Human rights activists: None of ombudsman nominees meet candidacy criteria

The National Assembly’s standing Committee on State and Legal Affairs has received three nominations for the vacant position of the country’s ombudsman, including those of a deputy justice minister supported by the ruling party and an outspoken government critic backed by some minority parliamentarians.

Republican Party MP Hovhannes Sahakyan, who heads the committee, as earlier decided by the faction, proposed the candidacy of Deputy Justice Minister Arman Tatoyan.

MP Edmon Marukyan, who is formally not affiliated with any faction, and Orinats Yerkir faction member Hovhannes Margaryan proposed the candidacy of opposition Heritage party lawmaker Zaruhi Postanjyan, while former press secretary of the Prosperous Armenia Party (PAP) Tigran Urikhanyan suggested the candidacy of Narek Aloyan, the chairman of the legal affairs commission of the Alliance party that was recently set up by Urikhanyan.

Earlier, PAP faction leader Naira Zohrabyan said they had initial discussions with Urikhanyan that the candidacy of lawyer Makar Yeghiazaryan should be presented to the commission.

Already on Friday, February 12, the NA Standing Committee on State and Legal Affairs will decide which candidate will be presented to the Parliament for discussion and vote.

Human rights activists generally are not satisfied with the nominees, since one of them is a government official and the other two have party affiliations.

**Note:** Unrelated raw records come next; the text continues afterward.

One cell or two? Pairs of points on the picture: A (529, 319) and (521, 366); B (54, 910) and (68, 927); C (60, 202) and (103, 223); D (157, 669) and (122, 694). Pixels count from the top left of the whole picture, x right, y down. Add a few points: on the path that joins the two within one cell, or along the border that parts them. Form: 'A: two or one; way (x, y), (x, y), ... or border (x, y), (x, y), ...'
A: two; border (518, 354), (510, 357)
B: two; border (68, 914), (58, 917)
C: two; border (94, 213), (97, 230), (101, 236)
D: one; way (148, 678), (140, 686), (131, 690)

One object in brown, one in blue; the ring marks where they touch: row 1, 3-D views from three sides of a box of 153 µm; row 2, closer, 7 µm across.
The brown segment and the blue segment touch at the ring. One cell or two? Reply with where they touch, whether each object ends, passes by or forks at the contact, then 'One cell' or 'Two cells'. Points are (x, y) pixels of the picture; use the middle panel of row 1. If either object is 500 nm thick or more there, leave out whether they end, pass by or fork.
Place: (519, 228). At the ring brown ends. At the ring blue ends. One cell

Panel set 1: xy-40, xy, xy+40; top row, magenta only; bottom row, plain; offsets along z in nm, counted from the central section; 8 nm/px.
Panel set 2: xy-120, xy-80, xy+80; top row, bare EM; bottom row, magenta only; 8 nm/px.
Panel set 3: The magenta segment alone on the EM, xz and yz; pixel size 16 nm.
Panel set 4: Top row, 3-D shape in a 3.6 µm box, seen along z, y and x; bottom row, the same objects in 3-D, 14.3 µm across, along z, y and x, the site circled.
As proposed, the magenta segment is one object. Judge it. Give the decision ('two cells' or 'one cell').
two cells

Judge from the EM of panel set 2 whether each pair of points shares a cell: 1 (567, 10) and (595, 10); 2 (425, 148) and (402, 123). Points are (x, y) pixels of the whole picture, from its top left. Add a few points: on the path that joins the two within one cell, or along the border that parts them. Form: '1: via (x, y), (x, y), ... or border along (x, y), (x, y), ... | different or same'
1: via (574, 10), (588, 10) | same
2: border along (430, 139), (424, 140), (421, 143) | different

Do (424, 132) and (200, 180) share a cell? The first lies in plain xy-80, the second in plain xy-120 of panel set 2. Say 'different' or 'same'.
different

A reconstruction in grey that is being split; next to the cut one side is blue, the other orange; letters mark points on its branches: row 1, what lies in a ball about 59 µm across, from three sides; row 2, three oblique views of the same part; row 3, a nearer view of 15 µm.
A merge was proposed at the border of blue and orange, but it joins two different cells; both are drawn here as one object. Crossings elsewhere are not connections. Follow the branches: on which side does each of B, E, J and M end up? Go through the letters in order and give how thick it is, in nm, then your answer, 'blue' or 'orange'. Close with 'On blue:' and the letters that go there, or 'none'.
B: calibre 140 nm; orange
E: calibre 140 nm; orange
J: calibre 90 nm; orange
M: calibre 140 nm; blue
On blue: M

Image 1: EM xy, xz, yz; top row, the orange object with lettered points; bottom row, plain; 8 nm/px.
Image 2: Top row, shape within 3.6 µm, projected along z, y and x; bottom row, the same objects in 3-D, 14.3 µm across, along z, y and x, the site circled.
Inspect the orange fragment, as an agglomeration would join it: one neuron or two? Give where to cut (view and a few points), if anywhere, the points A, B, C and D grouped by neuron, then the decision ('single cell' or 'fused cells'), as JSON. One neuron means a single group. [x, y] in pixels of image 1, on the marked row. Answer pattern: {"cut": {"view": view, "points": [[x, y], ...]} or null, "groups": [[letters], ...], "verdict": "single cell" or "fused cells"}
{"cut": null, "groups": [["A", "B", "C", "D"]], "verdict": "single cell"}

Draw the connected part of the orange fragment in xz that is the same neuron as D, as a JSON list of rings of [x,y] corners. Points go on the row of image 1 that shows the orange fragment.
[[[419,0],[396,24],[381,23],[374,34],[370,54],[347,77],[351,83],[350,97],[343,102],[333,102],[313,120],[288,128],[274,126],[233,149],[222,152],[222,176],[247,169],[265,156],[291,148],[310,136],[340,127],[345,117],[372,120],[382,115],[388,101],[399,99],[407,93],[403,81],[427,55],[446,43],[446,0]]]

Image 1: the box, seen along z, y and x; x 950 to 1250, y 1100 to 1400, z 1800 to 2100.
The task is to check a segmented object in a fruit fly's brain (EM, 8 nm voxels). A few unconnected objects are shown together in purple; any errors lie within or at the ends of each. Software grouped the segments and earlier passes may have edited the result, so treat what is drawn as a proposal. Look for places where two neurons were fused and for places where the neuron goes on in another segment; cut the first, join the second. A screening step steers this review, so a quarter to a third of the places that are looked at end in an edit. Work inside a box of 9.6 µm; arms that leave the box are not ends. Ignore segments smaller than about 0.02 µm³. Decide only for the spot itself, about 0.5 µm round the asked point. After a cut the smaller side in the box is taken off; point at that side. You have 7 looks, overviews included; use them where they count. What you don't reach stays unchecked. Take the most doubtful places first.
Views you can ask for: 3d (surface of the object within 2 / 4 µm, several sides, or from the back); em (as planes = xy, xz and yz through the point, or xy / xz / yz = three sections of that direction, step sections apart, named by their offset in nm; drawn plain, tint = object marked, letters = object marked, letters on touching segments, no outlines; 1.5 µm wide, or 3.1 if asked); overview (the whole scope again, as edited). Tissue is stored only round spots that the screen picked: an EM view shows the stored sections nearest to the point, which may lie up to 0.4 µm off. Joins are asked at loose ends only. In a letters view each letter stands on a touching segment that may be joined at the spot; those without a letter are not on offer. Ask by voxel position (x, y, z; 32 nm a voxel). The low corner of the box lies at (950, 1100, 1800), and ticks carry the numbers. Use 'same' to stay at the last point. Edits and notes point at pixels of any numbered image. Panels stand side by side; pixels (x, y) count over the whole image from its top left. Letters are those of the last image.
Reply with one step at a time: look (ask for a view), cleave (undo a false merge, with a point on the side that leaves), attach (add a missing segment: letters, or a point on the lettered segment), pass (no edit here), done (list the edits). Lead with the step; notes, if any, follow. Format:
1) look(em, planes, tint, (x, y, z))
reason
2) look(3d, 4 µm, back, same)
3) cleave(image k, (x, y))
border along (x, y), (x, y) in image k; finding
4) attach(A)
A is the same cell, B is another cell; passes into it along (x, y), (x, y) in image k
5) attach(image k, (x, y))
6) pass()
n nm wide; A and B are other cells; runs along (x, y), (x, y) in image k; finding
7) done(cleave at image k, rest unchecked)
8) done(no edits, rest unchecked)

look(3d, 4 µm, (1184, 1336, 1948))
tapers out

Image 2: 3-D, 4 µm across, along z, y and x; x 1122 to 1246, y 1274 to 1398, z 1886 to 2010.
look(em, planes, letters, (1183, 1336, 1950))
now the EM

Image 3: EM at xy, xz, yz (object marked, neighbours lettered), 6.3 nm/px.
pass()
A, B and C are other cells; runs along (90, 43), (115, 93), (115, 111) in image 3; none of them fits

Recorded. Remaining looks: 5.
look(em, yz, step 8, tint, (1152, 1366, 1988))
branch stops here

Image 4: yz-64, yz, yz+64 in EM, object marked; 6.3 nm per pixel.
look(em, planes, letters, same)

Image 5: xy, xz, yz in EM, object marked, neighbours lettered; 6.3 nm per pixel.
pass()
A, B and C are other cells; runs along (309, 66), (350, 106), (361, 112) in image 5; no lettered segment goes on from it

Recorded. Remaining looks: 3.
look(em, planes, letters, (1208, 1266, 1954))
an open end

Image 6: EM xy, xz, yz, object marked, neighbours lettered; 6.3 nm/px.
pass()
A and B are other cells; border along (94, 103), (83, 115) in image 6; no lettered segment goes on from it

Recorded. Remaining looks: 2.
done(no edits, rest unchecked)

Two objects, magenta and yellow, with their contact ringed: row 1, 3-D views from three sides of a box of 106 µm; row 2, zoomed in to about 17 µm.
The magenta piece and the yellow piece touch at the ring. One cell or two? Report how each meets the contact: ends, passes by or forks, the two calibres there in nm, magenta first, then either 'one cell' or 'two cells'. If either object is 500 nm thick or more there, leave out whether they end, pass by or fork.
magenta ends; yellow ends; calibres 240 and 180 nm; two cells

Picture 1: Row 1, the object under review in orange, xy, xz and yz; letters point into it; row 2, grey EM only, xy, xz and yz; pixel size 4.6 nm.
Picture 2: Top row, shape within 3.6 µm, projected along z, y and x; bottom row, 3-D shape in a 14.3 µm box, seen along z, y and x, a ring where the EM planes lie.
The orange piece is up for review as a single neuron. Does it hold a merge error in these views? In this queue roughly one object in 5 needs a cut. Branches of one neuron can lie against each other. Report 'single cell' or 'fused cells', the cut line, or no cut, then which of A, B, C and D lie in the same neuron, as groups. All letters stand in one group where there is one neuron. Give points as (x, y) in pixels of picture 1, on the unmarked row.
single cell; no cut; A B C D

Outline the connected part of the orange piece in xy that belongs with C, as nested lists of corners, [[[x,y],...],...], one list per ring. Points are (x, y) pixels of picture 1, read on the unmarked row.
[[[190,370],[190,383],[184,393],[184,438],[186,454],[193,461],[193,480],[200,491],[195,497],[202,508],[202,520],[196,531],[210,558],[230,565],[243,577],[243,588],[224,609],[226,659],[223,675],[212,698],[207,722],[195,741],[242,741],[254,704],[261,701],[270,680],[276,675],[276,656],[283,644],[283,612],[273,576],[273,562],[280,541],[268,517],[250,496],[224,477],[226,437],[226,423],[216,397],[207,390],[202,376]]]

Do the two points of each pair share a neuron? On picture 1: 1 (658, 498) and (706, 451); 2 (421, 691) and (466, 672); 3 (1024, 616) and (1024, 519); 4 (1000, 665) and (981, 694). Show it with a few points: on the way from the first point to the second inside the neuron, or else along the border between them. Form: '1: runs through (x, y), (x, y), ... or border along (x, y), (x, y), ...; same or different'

Head of the Helsinki Citizens’ Assembly Vanadzor office Artur Sakunts thinks that although Tatoyan is a good professional, his candidacy does not meet the criteria for an independent ombudsman.

“Zaruhi Postanjyan’s only problem is her being a member of a political party, which is an inhibiting factor in terms of independence, but on the other hand, she is the most acknowledged in the field of human rights protection of the three candidates,” says Sakunts.

Human rights activist Zhanna Alexanyan thinks that the nomination of Deputy Justice Minister Tatoyan proves that the authorities need no independent ombudsman who would raise problems existing in different spheres.

Few doubt that Tatoyan is the most likely candidate to win the vote in parliament, which is dominated by RPA members and loyalists.

“The mere fact that the RPA nominates this candidate allows us to assume that he will become the next ombudsman, even if he is an official and cannot act [impartially] in that area,” says Alexanyan.

Chairman of the Armenian Helsinki Committee Avetik Ishkhanyan also thinks that Tatoyan has high chances of winning the vote.

The leading human rights activist says: “I’ve known him for a long time, we cooperated for a long time and I can describe him as a highly qualified professional in the field of law and the European Convention. But the problem is that he has not been a public figure and the public does not particularly know him. Now he has serious work ahead to become a public figure and time will show whether he can work or not.”